- _CONSEGNE_
(1) Secondo l'articolo sul matrimonio Salera–Secondini, che lavoro fa lo sposo?
(2) Trascrivi dall'articolo sul matrimonio il tratto che va da "Tagliacucitrice con gusto" fino a "abate di Montecassino.".

- _ARTICOLO_
★ ★ ★ ★ ★ ★ ★

Chi taglia, chi cuce e chi inciucia al matrimonio dell’anno Salera – Secondini

Camilla de Tourtrissac

Tagliacucitrice con gusto

 

 

Una nuvola di organza in seta bianca: linee classiche ma non barocche, fasciano il corpo ma non ostentano, trame che lasciano vedere ma non scoprono più del dovuto, l’equilibrio è una rada veletta bianca sul volto ed un lungo strascico da principessa che diventano modernissimi se si posano sulla raffinatezza senza ostentazione di Alessandra Salera. La figlia del principe del foro di Cassino, l’avvocato Sandro Salera, si è sposata a Roma. Chiesa di San Marco al Campidoglio, all’ombra dell’Altare della Patria in piazza Venezia: c’è un sole preso a piene mani dalla primavera celebra dom Donato Ogliari, padre abate di Montecassino.

 

Nello stesso momento, tra le navate della chiesa e sul sagrato, si celebrano tanti altri riti. C’è tutta la politica che conta nel Cassinate, l’imprenditoria, mezzo Foro, alti magistrati e magnifici rettori: il taglia e cuci è un’arte sopraffina. Tanto che gli arrotini hanno dovuto fare gli straordinari per mantenere in piena efficienza fino a sera le lame.

 

Il padre della sposa, in impeccabile abito sartoriale, veste di scuro rigorosamente classico: punto di incontro tra il rigore londinese e l’estro della cucitura italiana. Emozionato più di quanto vorrebbe mostrare, l’avvocato accompagna all’altare la figlia che porta il suo nome e che si sta facendo largo nello studio. La consegna a colui che nel giro di una quarantina di minuti ne diventerà il marito: il dirigente d’azienda Marco Secondini. Inizia la cerimonia.

★ ★ ★ ★ ★ ★ ★

- _MATERIALE FORNITO_
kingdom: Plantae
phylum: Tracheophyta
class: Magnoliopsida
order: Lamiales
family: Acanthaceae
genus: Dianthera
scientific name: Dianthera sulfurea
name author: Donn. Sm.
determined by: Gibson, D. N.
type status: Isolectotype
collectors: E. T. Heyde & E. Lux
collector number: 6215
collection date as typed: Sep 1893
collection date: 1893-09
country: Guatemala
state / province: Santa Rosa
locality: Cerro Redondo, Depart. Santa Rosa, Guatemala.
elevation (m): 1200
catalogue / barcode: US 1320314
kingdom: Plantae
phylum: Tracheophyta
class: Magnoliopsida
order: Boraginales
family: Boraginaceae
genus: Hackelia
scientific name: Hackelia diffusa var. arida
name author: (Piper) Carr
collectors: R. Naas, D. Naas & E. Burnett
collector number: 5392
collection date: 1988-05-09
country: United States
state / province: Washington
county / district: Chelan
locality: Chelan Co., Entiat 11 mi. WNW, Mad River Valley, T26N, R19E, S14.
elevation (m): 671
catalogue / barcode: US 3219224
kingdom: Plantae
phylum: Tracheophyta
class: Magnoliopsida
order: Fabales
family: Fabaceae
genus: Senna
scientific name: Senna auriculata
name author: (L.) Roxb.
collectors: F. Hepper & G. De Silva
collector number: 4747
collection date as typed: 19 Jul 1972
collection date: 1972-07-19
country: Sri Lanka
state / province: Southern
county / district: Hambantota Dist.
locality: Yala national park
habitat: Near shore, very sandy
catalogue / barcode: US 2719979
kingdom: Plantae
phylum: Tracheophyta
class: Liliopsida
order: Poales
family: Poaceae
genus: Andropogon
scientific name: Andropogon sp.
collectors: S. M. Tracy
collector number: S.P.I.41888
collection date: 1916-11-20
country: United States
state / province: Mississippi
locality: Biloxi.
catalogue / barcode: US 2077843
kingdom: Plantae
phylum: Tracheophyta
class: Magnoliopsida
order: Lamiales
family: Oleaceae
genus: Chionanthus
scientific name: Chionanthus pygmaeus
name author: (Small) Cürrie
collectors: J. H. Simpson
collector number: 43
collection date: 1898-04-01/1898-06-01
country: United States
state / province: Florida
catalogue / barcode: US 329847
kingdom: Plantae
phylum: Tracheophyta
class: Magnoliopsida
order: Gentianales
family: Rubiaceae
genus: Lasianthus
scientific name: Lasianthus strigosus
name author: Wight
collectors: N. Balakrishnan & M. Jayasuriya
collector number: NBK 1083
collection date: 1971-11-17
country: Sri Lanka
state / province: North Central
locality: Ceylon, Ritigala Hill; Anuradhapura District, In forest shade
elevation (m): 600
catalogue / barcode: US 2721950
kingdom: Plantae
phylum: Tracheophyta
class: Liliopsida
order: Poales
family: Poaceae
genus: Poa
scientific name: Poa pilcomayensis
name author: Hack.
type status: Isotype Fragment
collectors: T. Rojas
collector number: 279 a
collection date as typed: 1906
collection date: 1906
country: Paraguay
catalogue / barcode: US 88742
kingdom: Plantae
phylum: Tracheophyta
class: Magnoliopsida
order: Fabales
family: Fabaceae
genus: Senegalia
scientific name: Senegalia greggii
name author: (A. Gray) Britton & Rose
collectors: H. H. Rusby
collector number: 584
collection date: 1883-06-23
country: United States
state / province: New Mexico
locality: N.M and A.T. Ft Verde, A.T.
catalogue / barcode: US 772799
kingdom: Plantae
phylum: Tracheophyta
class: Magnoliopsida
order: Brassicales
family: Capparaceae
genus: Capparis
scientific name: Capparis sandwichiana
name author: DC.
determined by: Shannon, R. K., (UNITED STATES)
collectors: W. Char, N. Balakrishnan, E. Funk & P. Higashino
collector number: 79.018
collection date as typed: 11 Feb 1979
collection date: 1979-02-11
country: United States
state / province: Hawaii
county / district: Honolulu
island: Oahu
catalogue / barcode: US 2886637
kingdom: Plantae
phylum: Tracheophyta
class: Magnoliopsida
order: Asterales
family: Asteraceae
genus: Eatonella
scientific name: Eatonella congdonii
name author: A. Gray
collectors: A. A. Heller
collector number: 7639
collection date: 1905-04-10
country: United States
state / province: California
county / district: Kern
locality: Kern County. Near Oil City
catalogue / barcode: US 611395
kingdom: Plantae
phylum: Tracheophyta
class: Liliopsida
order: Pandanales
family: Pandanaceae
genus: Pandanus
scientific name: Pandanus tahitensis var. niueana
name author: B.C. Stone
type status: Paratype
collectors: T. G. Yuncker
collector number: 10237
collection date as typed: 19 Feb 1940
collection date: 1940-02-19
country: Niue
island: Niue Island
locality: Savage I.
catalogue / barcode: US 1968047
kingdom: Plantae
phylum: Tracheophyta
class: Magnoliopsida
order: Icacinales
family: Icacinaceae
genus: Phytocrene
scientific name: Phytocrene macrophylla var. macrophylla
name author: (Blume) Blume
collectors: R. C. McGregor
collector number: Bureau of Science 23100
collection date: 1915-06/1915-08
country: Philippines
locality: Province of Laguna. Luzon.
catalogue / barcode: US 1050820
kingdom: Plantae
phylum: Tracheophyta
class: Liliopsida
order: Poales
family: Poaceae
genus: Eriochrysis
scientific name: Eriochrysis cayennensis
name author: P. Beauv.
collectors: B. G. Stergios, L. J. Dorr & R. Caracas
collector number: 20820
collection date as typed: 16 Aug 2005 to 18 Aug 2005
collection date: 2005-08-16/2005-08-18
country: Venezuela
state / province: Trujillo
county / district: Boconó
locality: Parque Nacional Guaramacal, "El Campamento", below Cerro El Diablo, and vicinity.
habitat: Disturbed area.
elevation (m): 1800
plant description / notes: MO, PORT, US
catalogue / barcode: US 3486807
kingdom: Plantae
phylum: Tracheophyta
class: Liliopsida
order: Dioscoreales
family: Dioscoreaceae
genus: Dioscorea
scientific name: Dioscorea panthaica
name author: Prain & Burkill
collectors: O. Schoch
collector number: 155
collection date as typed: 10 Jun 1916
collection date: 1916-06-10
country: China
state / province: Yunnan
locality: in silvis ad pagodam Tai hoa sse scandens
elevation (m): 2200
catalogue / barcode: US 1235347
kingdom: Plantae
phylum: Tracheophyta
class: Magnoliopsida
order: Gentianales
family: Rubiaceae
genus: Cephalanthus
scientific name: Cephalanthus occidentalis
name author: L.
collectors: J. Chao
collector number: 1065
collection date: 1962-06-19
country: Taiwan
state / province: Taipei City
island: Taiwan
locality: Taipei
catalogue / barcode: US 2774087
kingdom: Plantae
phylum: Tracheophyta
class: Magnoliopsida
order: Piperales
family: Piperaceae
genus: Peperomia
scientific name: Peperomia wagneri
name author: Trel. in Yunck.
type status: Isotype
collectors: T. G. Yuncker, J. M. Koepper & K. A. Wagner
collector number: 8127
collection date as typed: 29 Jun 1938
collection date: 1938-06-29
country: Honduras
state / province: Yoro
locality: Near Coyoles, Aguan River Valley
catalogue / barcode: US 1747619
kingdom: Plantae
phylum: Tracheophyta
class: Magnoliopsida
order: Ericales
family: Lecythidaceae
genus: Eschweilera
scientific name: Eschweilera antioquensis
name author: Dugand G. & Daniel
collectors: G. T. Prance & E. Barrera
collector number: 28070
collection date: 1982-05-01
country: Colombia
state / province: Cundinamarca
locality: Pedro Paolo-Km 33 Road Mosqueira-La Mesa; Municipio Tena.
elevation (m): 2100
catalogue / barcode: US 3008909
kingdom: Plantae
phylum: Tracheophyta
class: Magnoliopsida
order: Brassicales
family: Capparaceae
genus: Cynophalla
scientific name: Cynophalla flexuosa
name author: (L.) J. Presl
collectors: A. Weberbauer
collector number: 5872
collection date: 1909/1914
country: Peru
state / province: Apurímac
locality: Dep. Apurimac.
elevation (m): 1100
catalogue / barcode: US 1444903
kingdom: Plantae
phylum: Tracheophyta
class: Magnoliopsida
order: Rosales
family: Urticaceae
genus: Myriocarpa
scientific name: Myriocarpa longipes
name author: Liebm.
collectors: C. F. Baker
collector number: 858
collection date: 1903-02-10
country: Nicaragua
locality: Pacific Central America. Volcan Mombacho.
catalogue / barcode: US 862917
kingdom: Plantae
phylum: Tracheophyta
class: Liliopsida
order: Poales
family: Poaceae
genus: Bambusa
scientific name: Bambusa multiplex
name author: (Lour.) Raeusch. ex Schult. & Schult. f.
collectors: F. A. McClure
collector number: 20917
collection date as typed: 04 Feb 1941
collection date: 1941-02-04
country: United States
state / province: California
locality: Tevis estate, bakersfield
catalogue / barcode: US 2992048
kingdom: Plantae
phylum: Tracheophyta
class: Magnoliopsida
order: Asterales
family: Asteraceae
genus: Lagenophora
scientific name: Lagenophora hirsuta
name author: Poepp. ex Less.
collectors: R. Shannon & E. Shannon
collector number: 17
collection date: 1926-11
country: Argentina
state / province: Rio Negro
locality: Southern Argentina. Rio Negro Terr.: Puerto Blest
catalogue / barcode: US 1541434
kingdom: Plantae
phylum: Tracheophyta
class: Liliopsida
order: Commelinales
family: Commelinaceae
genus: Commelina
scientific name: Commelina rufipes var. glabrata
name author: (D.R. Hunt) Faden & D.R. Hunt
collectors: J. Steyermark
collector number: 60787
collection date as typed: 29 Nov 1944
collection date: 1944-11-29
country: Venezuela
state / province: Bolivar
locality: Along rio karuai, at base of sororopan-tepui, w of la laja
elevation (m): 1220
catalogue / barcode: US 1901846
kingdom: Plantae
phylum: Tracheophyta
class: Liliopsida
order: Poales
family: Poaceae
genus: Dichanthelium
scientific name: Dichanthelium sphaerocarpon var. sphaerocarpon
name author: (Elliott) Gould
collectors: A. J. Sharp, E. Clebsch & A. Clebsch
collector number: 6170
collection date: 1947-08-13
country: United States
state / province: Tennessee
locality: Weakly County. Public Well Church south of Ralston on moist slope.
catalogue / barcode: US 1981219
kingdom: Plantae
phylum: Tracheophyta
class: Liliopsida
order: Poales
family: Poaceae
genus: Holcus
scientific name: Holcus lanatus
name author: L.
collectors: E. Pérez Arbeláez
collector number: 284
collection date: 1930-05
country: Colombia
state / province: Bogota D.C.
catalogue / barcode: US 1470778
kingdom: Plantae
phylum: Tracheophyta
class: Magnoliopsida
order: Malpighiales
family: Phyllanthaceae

★ ★ ★ ★ ★ ★ ★

- _RISPOSTE_
(1) Marco Secondini è un dirigente d'azienda.

(2)
Tagliacucitrice con gusto

 

 

Una nuvola di organza in seta bianca: linee classiche ma non barocche, fasciano il corpo ma non ostentano, trame che lasciano vedere ma non scoprono più del dovuto, l’equilibrio è una rada veletta bianca sul volto ed un lungo strascico da principessa che diventano modernissimi se si posano sulla raffinatezza senza ostentazione di Alessandra Salera. La figlia del principe del foro di Cassino, l’avvocato Sandro Salera, si è sposata a Roma. Chiesa di San Marco al Campidoglio, all’ombra dell’Altare della Patria in piazza Venezia: c’è un sole preso a piene mani dalla primavera celebra dom Donato Ogliari, padre abate di Montecassino.